### WHAT YOU ARE ASKED TO DO
Print exactly the lines that run from the first line of the material to the line containing "## Conclusion", both ends included, and skip the pictures.

──────

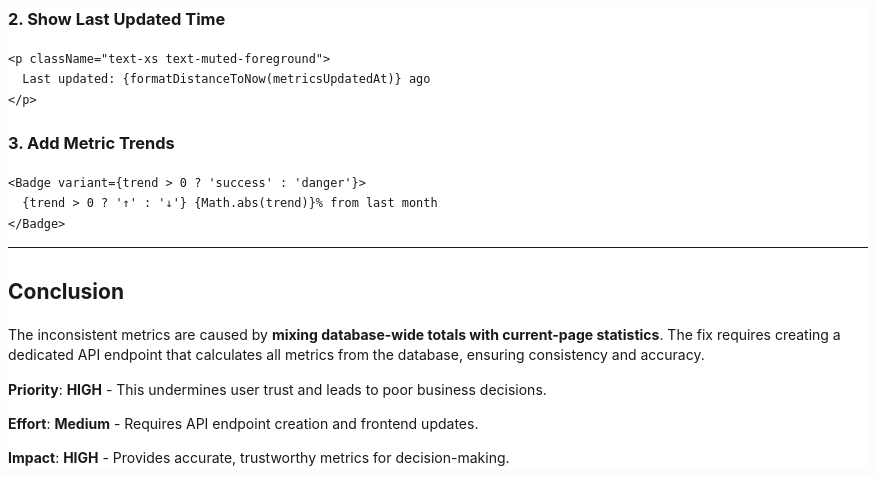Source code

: ### 2. Show Last Updated Time

```tsx
<p className="text-xs text-muted-foreground">
  Last updated: {formatDistanceToNow(metricsUpdatedAt)} ago
</p>
```

### 3. Add Metric Trends

```tsx
<Badge variant={trend > 0 ? 'success' : 'danger'}>
  {trend > 0 ? '↑' : '↓'} {Math.abs(trend)}% from last month
</Badge>
```

---

## Conclusion

The inconsistent metrics are caused by **mixing database-wide totals with current-page statistics**. The fix requires creating a dedicated API endpoint that calculates all metrics from the database, ensuring consistency and accuracy.

**Priority**: **HIGH** - This undermines user trust and leads to poor business decisions.

**Effort**: **Medium** - Requires API endpoint creation and frontend updates.

**Impact**: **HIGH** - Provides accurate, trustworthy metrics for decision-making.

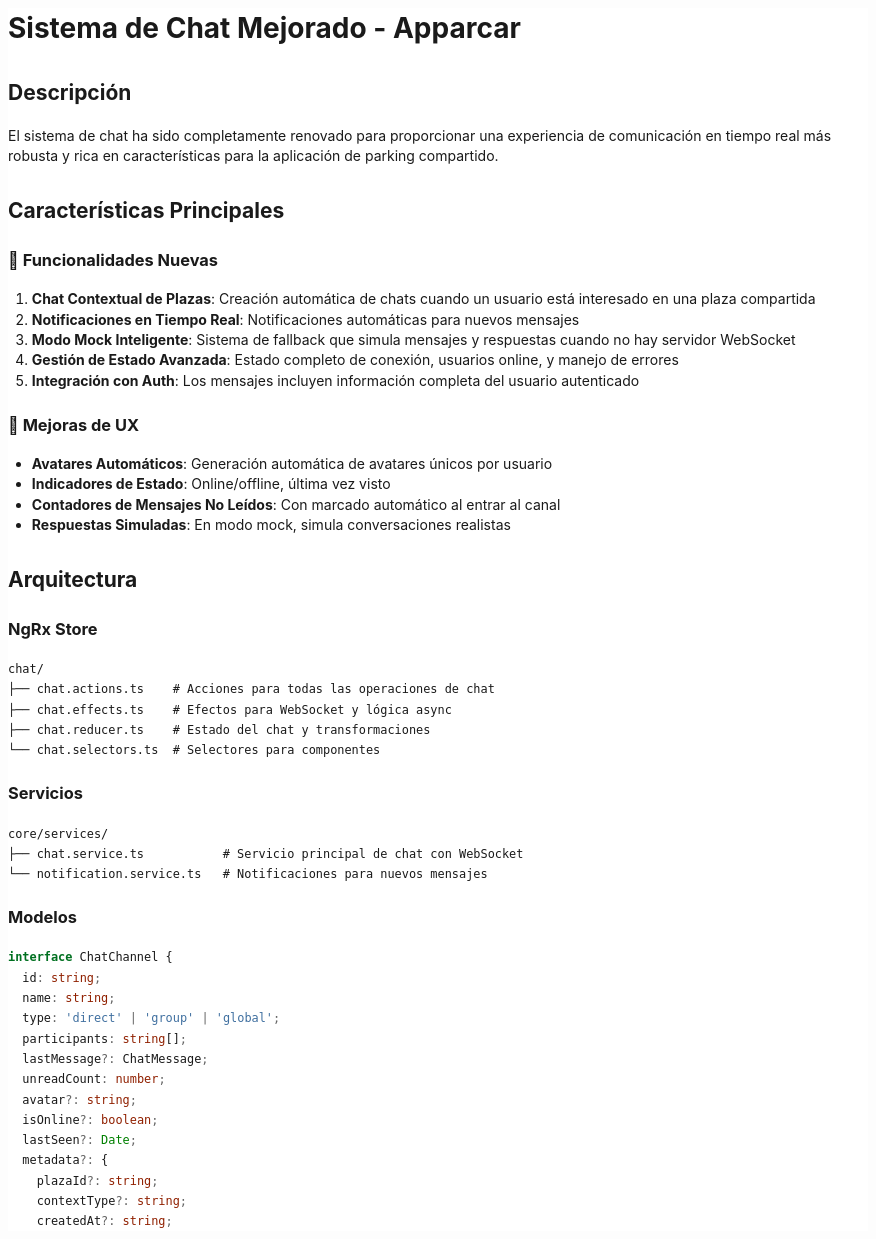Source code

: # Sistema de Chat Mejorado - Apparcar

## Descripción

El sistema de chat ha sido completamente renovado para proporcionar una experiencia de comunicación en tiempo real más robusta y rica en características para la aplicación de parking compartido.

## Características Principales

### 🚀 **Funcionalidades Nuevas**

1. **Chat Contextual de Plazas**: Creación automática de chats cuando un usuario está interesado en una plaza compartida
2. **Notificaciones en Tiempo Real**: Notificaciones automáticas para nuevos mensajes
3. **Modo Mock Inteligente**: Sistema de fallback que simula mensajes y respuestas cuando no hay servidor WebSocket
4. **Gestión de Estado Avanzada**: Estado completo de conexión, usuarios online, y manejo de errores
5. **Integración con Auth**: Los mensajes incluyen información completa del usuario autenticado

### 📱 **Mejoras de UX**

- **Avatares Automáticos**: Generación automática de avatares únicos por usuario
- **Indicadores de Estado**: Online/offline, última vez visto
- **Contadores de Mensajes No Leídos**: Con marcado automático al entrar al canal
- **Respuestas Simuladas**: En modo mock, simula conversaciones realistas

## Arquitectura

### **NgRx Store**
```
chat/
├── chat.actions.ts    # Acciones para todas las operaciones de chat
├── chat.effects.ts    # Efectos para WebSocket y lógica async
├── chat.reducer.ts    # Estado del chat y transformaciones
└── chat.selectors.ts  # Selectores para componentes
```

### **Servicios**
```
core/services/
├── chat.service.ts           # Servicio principal de chat con WebSocket
└── notification.service.ts   # Notificaciones para nuevos mensajes
```

### **Modelos**
```typescript
interface ChatChannel {
  id: string;
  name: string;
  type: 'direct' | 'group' | 'global';
  participants: string[];
  lastMessage?: ChatMessage;
  unreadCount: number;
  avatar?: string;
  isOnline?: boolean;
  lastSeen?: Date;
  metadata?: {
    plazaId?: string;
    contextType?: string;
    createdAt?: string;
```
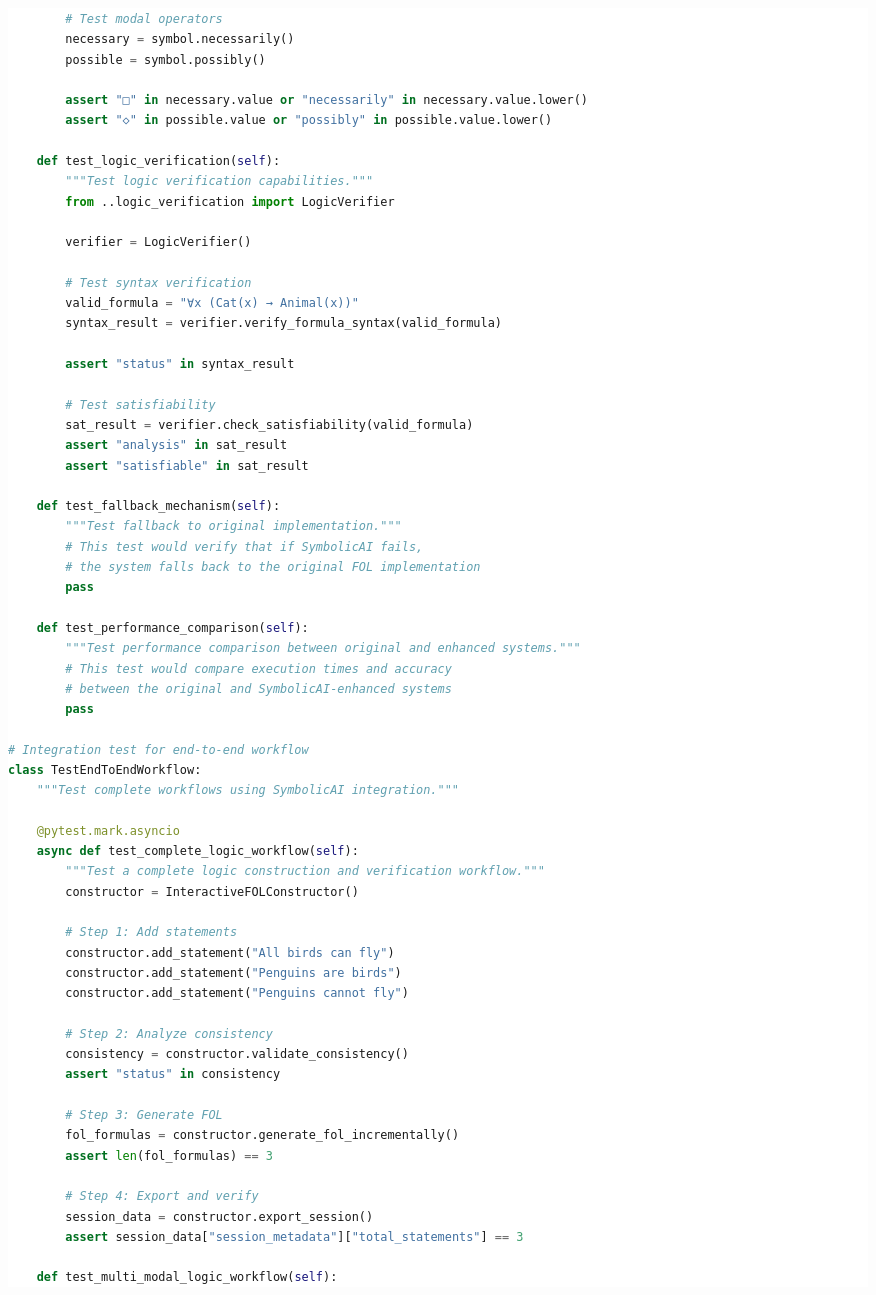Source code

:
 ```python
        # Test modal operators
        necessary = symbol.necessarily()
        possible = symbol.possibly()
        
        assert "□" in necessary.value or "necessarily" in necessary.value.lower()
        assert "◇" in possible.value or "possibly" in possible.value.lower()
    
    def test_logic_verification(self):
        """Test logic verification capabilities."""
        from ..logic_verification import LogicVerifier
        
        verifier = LogicVerifier()
        
        # Test syntax verification
        valid_formula = "∀x (Cat(x) → Animal(x))"
        syntax_result = verifier.verify_formula_syntax(valid_formula)
        
        assert "status" in syntax_result
        
        # Test satisfiability
        sat_result = verifier.check_satisfiability(valid_formula)
        assert "analysis" in sat_result
        assert "satisfiable" in sat_result
    
    def test_fallback_mechanism(self):
        """Test fallback to original implementation."""
        # This test would verify that if SymbolicAI fails,
        # the system falls back to the original FOL implementation
        pass
    
    def test_performance_comparison(self):
        """Test performance comparison between original and enhanced systems."""
        # This test would compare execution times and accuracy
        # between the original and SymbolicAI-enhanced systems
        pass

# Integration test for end-to-end workflow
class TestEndToEndWorkflow:
    """Test complete workflows using SymbolicAI integration."""
    
    @pytest.mark.asyncio
    async def test_complete_logic_workflow(self):
        """Test a complete logic construction and verification workflow."""
        constructor = InteractiveFOLConstructor()
        
        # Step 1: Add statements
        constructor.add_statement("All birds can fly")
        constructor.add_statement("Penguins are birds")
        constructor.add_statement("Penguins cannot fly")
        
        # Step 2: Analyze consistency
        consistency = constructor.validate_consistency()
        assert "status" in consistency
        
        # Step 3: Generate FOL
        fol_formulas = constructor.generate_fol_incrementally()
        assert len(fol_formulas) == 3
        
        # Step 4: Export and verify
        session_data = constructor.export_session()
        assert session_data["session_metadata"]["total_statements"] == 3
    
    def test_multi_modal_logic_workflow(self):
```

──────

### SOLVED EXERCISE
Source code

: ### 2. Show Last Updated Time

```tsx
<p className="text-xs text-muted-foreground">
  Last updated: {formatDistanceToNow(metricsUpdatedAt)} ago
</p>
```

### 3. Add Metric Trends

```tsx
<Badge variant={trend > 0 ? 'success' : 'danger'}>
  {trend > 0 ? '↑' : '↓'} {Math.abs(trend)}% from last month
</Badge>
```

---

## Conclusion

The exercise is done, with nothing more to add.